[Your assignment]
Reproduce all the entries, matching the original word for word.

[Data supplied]
□ □ □ □ □

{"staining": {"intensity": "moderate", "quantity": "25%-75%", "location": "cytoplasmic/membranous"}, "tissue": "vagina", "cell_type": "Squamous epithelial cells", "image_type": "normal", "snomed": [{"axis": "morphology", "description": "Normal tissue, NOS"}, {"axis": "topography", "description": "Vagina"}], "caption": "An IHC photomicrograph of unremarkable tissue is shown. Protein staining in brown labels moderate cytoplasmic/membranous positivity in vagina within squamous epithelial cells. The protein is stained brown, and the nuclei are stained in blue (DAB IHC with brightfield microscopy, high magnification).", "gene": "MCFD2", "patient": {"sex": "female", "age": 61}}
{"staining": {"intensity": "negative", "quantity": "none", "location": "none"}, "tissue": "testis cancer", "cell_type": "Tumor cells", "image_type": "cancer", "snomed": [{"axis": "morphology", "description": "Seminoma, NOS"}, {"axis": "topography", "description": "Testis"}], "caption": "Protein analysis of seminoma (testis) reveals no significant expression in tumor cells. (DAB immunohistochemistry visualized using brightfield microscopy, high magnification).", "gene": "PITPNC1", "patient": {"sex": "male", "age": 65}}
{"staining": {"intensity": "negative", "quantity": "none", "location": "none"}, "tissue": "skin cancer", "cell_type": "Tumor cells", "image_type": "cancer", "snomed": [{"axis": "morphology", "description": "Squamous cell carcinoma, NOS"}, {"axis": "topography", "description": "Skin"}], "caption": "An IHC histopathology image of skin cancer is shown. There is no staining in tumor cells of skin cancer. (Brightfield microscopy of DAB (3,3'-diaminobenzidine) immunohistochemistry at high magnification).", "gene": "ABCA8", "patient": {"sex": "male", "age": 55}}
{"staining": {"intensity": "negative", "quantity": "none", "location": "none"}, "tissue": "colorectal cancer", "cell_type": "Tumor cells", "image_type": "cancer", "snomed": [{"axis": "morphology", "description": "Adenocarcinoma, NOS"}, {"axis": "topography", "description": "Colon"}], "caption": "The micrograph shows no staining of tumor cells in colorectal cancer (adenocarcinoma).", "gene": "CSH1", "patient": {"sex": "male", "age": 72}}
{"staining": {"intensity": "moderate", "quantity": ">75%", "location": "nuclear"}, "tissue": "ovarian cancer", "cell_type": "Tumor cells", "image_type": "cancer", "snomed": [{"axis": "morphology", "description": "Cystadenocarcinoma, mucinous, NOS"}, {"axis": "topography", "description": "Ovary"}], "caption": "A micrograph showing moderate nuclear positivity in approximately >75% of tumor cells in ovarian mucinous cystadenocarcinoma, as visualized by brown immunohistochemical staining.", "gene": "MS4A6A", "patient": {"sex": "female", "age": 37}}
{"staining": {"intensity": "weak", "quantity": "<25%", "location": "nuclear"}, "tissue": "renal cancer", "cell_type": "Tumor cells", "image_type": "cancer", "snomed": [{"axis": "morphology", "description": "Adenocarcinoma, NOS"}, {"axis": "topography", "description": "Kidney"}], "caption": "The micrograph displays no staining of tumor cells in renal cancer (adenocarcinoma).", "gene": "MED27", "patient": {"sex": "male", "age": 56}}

□ □ □ □ □

[Exercise response]
{"staining": {"intensity": "moderate", "quantity": "25%-75%", "location": "cytoplasmic/membranous"}, "tissue": "vagina", "cell_type": "Squamous epithelial cells", "image_type": "normal", "snomed": [{"axis": "morphology", "description": "Normal tissue, NOS"}, {"axis": "topography", "description": "Vagina"}], "caption": "An IHC photomicrograph of unremarkable tissue is shown. Protein staining in brown labels moderate cytoplasmic/membranous positivity in vagina within squamous epithelial cells. The protein is stained brown, and the nuclei are stained in blue (DAB IHC with brightfield microscopy, high magnification).", "gene": "MCFD2", "patient": {"sex": "female", "age": 61}}
{"staining": {"intensity": "negative", "quantity": "none", "location": "none"}, "tissue": "testis cancer", "cell_type": "Tumor cells", "image_type": "cancer", "snomed": [{"axis": "morphology", "description": "Seminoma, NOS"}, {"axis": "topography", "description": "Testis"}], "caption": "Protein analysis of seminoma (testis) reveals no significant expression in tumor cells. (DAB immunohistochemistry visualized using brightfield microscopy, high magnification).", "gene": "PITPNC1", "patient": {"sex": "male", "age": 65}}
{"staining": {"intensity": "negative", "quantity": "none", "location": "none"}, "tissue": "skin cancer", "cell_type": "Tumor cells", "image_type": "cancer", "snomed": [{"axis": "morphology", "description": "Squamous cell carcinoma, NOS"}, {"axis": "topography", "description": "Skin"}], "caption": "An IHC histopathology image of skin cancer is shown. There is no staining in tumor cells of skin cancer. (Brightfield microscopy of DAB (3,3'-diaminobenzidine) immunohistochemistry at high magnification).", "gene": "ABCA8", "patient": {"sex": "male", "age": 55}}
{"staining": {"intensity": "negative", "quantity": "none", "location": "none"}, "tissue": "colorectal cancer", "cell_type": "Tumor cells", "image_type": "cancer", "snomed": [{"axis": "morphology", "description": "Adenocarcinoma, NOS"}, {"axis": "topography", "description": "Colon"}], "caption": "The micrograph shows no staining of tumor cells in colorectal cancer (adenocarcinoma).", "gene": "CSH1", "patient": {"sex": "male", "age": 72}}
{"staining": {"intensity": "moderate", "quantity": ">75%", "location": "nuclear"}, "tissue": "ovarian cancer", "cell_type": "Tumor cells", "image_type": "cancer", "snomed": [{"axis": "morphology", "description": "Cystadenocarcinoma, mucinous, NOS"}, {"axis": "topography", "description": "Ovary"}], "caption": "A micrograph showing moderate nuclear positivity in approximately >75% of tumor cells in ovarian mucinous cystadenocarcinoma, as visualized by brown immunohistochemical staining.", "gene": "MS4A6A", "patient": {"sex": "female", "age": 37}}
{"staining": {"intensity": "weak", "quantity": "<25%", "location": "nuclear"}, "tissue": "renal cancer", "cell_type": "Tumor cells", "image_type": "cancer", "snomed": [{"axis": "morphology", "description": "Adenocarcinoma, NOS"}, {"axis": "topography", "description": "Kidney"}], "caption": "The micrograph displays no staining of tumor cells in renal cancer (adenocarcinoma).", "gene": "MED27", "patient": {"sex": "male", "age": 56}}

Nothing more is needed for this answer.